Isabel Ashton
Postdoctoral Research AssociateEducation:
Ph.D., State University of New York at Stony Brook 2005
Research Interests:
I am broadly interested in global change and plant ecology, especially in the interface of physiological, community, and ecosystem ecology. In particular, I am interested in understanding how plant species affect community and ecosystem processes and whether these effects are better predicted by plant traits or species identity. I also work to understand how global change may alter plant community structure and ecosystem function.
During my Dissertation Work, I conducted both observational and manipulative studies in field and greenhouse settings to investigate the physiological and ecological characteristics that confer invasion success in temperate woody plant invaders. Through work in plant-insect interactions and decomposition dynamics, I explored how these invasive species impact community and ecosystem processes in Northeastern forests.
As a postdoctoral researcher, I am collaborating with the suding lab on work in the alpine tundra at the niwot ridge long-term ecological research site (NWT-LTER) in the front range of the Colorado Rockies. We are conducting a number of field experiments that aim to determine the role of plant-microbe-resource feedbacks in maintaining diversity in the alpine tundra and how global change may alter these interactions. We Are also exploring how the two dominant members of the moist meadow community, Deschampsia caespitosa and Acomastylis rossii, affect ecosystem processes and how n-deposition may alter the abundance of these plants and thus alter community structure and function in the alpine, we are Also investigating if plant diversity is enhanced via plants partitioning different forms of N (organic, inorganic) and whether plants can influence the soil microbial community to enhance availability of the preferred N form. Finally, we are testing whether feedbacks between increased snowpack, warming temperatures, the microbial community, and increased nitrogen availability are driving the encroachment of woody species into the alpine tundra.
Recent Awards:
NASA Graduate Student Fellowship in Earth System Science 2003-2005
Graduate Council Fellowship, SUNY at Stony Brook 1994-2004
Torrey Botanical Society Student Award 2003
US Fish & Wildlife Service, Upton Ecological Preserve Research Grant 2002-2005
New England Botanical Club Graduate Research Award 2002
Friday Harbor Laboratories Scholarship 2000
Academic-All Ivy Women’s Rowing 1998
I.I. Rabi Fellowship of Columbia University 1994-1998
Recent Presentations:
Aug 2006 Competition alters nitrogen portioning in alpine plants via rhizosphere dynamics. Ecological Society of America, Memphis, Tennessee
Oct 2005 Invasive vines, litter decomposition, and alpine ecology: linking plant traits to ecosystem function. University of California, Irvine. Irvine, California
Sept 2005 How resilient is the alpine tundra to species loss?
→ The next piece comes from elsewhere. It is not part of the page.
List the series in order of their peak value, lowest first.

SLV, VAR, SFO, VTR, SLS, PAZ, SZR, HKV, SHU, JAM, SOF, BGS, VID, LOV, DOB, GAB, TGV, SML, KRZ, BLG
Guild of Rocky Mountain Ecologists and Evolutionary Biologists. Nederland, Colorado
Aug 2005 Can tolerance to simulated and real mammal herbivory explain the invasion success of temperate vines? Ecological Society of America. Montreal, Canada
June 2005 Are fragmentation and herbivory promoting woody vine invasions? Long Island Weed Management Area, The Nature Conservancy. Islip, New York
Mar 2005 The link between invasion success and growth rates: a meta-analysis of native and invasive plants. Integrating Scales in Biology, University of Puerto Rico, Rio Piedras, Puerto Rico
Recent Publications:
Ashton, I.W., L.A. Hyatt, K.M. Howe, J. Gurevitch, and M. Lerdau. (2005) Invasive species accelerate decomposition and litter nitrogen loss in a mixed deciduous forest. Ecological Applications 15:1263-1272.
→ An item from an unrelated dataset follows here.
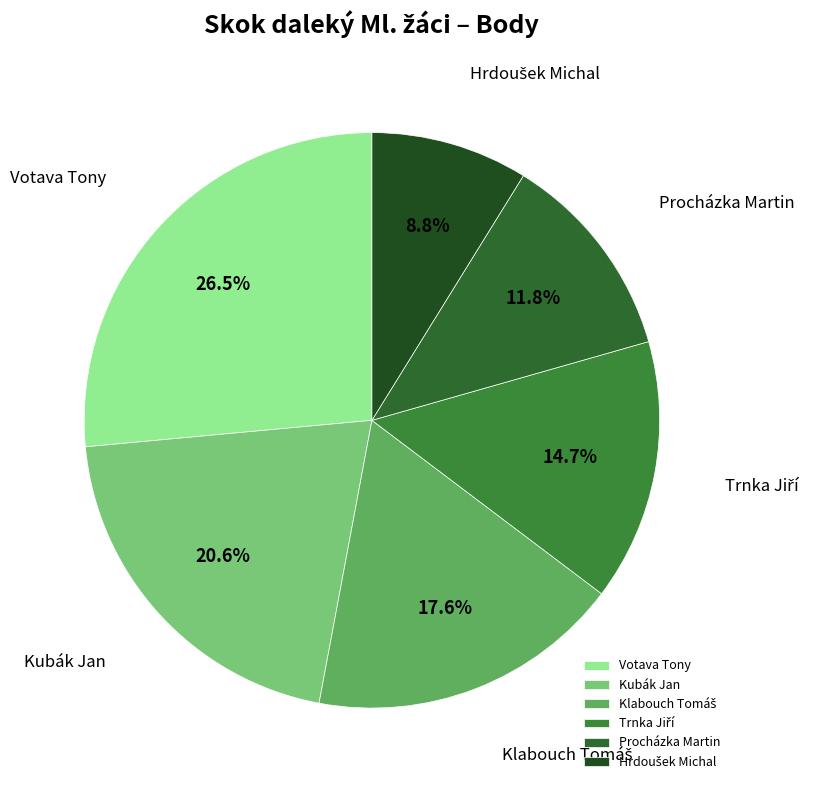

What percentage is NOT represented by Votava Tony?

73.5%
Kay, A., I.W. Ashton, E. Gorokhova, D. Kerkhoff, A. Liess, and E. Litchman. (2005) Towards a stoichiometric framework for evolutionary biology. Oikos 109: 6-17.
Wetterer, J.K., S.E. Miller, D.E. Wheeler, C.A. Olsen, D.A. Polhemus, I.W. Ashton, M. Pitts, A.G. Himler, M. Yospin, K.R. Helms, E.L. Harken, J. Gallaher, M. Nelson, J. Littsinger & T.L. Burgess. 1999. Ecological dominance by Paratrechina longicornis (Hymenoptera: Formicidae), an invasive tramp ant, in Biosphere 2. Florida Entomologist 82 (3): 381-388.